We are in the middle of the digital revolution that will change our lives as much, or even more, as the industrial revolution did some ages ago. Digitalization is maturing fast and the possibilities seem endless. New possibilities to communicate and collaborate with people without physically meeting them gives opportunities for knowledge sharing to, for example, our professor Feringa who won a Nobel Prize in an international team. Innovation in technology will also have a significant impact on the future of finance. Think about the bitcoin, crowdfunding, peer-to-peer lending, or mobile banking. The rapid innovations of the digital era have already disrupted so many things in our society that the economic system as we know it must change accordingly.
In the current economic system we are all used to a monetary system regulated by (central) banks. When Bitcoin was introduced almost eight years ago it brought a revolution with a currency that was controlled by the system itself. The use of block chain to build a monetary system received a lot of media attention that attracted speculators. Strong price fluctuations and theft scandals are the reason the general public is still sceptic about the use of digital currency. Besides that there are still only few places where bitcoins are accepted as a form of payment. Making a rigid change may not be the solution but there is a huge potential in offering digital currency as an alternative payment method besides the current government regulated currencies, if the security issues raised are dealt with in a satisfying way.

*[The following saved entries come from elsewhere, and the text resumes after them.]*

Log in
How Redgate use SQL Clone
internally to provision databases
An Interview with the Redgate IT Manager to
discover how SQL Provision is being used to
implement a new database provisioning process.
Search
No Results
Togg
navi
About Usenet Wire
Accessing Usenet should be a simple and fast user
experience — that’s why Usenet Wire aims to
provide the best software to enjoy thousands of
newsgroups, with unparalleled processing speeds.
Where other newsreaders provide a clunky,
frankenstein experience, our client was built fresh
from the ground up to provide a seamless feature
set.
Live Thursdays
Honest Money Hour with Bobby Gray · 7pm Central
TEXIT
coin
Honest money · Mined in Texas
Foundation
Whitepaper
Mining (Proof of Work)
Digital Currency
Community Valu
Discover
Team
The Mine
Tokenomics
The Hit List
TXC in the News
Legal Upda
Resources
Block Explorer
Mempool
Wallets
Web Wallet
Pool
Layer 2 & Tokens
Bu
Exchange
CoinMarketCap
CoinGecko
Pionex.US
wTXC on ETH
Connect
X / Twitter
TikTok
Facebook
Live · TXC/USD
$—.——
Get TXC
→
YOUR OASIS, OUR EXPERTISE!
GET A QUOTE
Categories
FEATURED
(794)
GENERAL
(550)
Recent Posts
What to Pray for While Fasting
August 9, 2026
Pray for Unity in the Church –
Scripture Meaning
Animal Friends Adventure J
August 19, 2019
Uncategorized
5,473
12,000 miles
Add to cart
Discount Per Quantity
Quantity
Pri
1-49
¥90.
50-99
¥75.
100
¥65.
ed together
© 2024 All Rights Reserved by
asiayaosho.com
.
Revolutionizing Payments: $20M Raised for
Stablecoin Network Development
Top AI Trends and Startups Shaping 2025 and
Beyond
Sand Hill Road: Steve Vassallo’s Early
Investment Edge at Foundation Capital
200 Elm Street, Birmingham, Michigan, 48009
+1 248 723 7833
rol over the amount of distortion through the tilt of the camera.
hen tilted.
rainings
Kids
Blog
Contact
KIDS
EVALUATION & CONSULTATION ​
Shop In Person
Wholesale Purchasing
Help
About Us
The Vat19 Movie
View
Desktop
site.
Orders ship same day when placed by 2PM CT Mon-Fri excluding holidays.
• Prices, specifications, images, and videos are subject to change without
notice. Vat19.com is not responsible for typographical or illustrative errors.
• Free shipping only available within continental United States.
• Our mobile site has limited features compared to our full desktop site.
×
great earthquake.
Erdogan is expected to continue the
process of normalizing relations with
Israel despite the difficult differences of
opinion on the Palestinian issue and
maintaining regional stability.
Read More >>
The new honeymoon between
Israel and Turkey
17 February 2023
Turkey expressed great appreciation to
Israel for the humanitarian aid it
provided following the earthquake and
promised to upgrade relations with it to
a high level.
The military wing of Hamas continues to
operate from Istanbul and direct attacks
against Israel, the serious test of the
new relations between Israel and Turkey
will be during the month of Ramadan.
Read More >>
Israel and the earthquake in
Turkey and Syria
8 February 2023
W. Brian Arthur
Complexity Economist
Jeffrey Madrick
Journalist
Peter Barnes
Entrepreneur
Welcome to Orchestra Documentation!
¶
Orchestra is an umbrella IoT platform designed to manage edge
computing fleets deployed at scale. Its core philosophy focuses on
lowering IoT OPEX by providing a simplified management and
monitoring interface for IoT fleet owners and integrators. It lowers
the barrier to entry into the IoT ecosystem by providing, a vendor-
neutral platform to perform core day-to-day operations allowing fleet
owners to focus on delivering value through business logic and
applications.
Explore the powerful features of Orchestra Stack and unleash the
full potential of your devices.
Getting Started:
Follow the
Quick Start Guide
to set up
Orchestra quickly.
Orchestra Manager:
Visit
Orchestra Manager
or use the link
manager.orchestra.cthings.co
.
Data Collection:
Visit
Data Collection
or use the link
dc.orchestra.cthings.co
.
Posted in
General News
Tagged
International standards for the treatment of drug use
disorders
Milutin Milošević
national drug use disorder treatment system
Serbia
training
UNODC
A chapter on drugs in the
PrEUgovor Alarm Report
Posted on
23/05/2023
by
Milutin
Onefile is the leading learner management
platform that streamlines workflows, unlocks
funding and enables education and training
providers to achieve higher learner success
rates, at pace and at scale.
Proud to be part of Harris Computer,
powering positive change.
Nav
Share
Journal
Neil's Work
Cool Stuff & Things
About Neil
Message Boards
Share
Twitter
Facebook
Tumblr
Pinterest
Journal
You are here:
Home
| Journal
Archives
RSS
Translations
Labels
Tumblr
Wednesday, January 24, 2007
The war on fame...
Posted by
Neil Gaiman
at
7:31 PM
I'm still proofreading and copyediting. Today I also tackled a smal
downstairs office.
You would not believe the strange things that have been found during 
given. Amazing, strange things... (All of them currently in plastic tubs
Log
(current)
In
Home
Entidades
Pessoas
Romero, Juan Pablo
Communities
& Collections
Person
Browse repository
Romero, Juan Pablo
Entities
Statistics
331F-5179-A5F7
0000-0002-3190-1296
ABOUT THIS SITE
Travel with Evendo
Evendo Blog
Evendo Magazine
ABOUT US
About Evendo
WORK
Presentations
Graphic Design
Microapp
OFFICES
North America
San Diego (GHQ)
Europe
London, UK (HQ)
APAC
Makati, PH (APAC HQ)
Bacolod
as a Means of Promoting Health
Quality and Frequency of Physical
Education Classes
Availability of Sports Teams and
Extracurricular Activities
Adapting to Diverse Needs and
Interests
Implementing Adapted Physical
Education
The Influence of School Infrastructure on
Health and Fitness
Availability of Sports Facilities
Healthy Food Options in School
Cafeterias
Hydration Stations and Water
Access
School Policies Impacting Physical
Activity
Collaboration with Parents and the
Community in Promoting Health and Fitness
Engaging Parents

Aside to the kind of money we use there is a difference in obtaining it too. In the good old days it was clear, if you needed money to fund your company you headed for the bank, presented your plans and they would either grand you a loan or not. Nowadays it is possible to pitch your ideas to a global crowd using modern technology. Crowdfunding chops a loan in many small pieces that can be filled by investors like you and me that see the potential of a project. The amount of funds raised by companies using crowdfunding as a source grows every year.
As a fact last year the market of crowdfunding was over thirty-four billion dollars.
The growth is there and more and more investors and platforms enter the market every day but there are some questions about the risks involved. As with everything that is new, the bureaucratic government regulators need time to react. This has resulted in some fraud cases and scams due to actions outside the view of the regulators.
Digital currency and crowdfunding are two innovations that will affect the way banks do their business. Existing banks that recover from the devastating years that are behind them are looking for new ways of banking to gain back the trust of customers and try to answer the question why they actually exist. We see banks do new things like contactless payments and banking apps, but the way they do business is not really changing. There are large opportunities in this field, in China for example 85% of the online transactions is already going through other parties than banks. Mostly through Alipay, the pay service owned by the online shopping platform Alibaba. In the European and US market the biggest player is PayPal who owns only 5% of the market. Banks lose their market share here as well, as the amount and value of online transactions grows every year.
Apple and Google are already developing their own payment systems to challenge the existing banks.
In the modern economy banks have to compete with Fintech startups who focus on a specific part of the market looking for that one piece of code that will make their company worth millions. Where the existing big banks are conglomerates offering all kinds of financial services, startups target a more specific audience. It is hard to believe that banks will avoid the need to specialize instead of their existing strategy of cross-selling, and lifetime customers with FinTech startups raising twenty billion dollars of funding in 2016 alone.
A new financial reality comes with different demands for monitoring financial instruments. Digitalization and use of the cloud give accountants and auditors access to more data and easier ways to use this to perform their tasks. Auditors need to evaluate their value to customers to maintain the position of trusted advisors in the economic world. Devastating reports about the low quality of audits sparked a fire within the Big Four firms to push innovations on top of the agenda. The future will learn if new scandals will emerge or audits will get their image back that a positive audit report grants safety about the presented numbers. Even though these sound like promising innovation, the question remains. Will they be a leap forward or turn out to be the next bubble?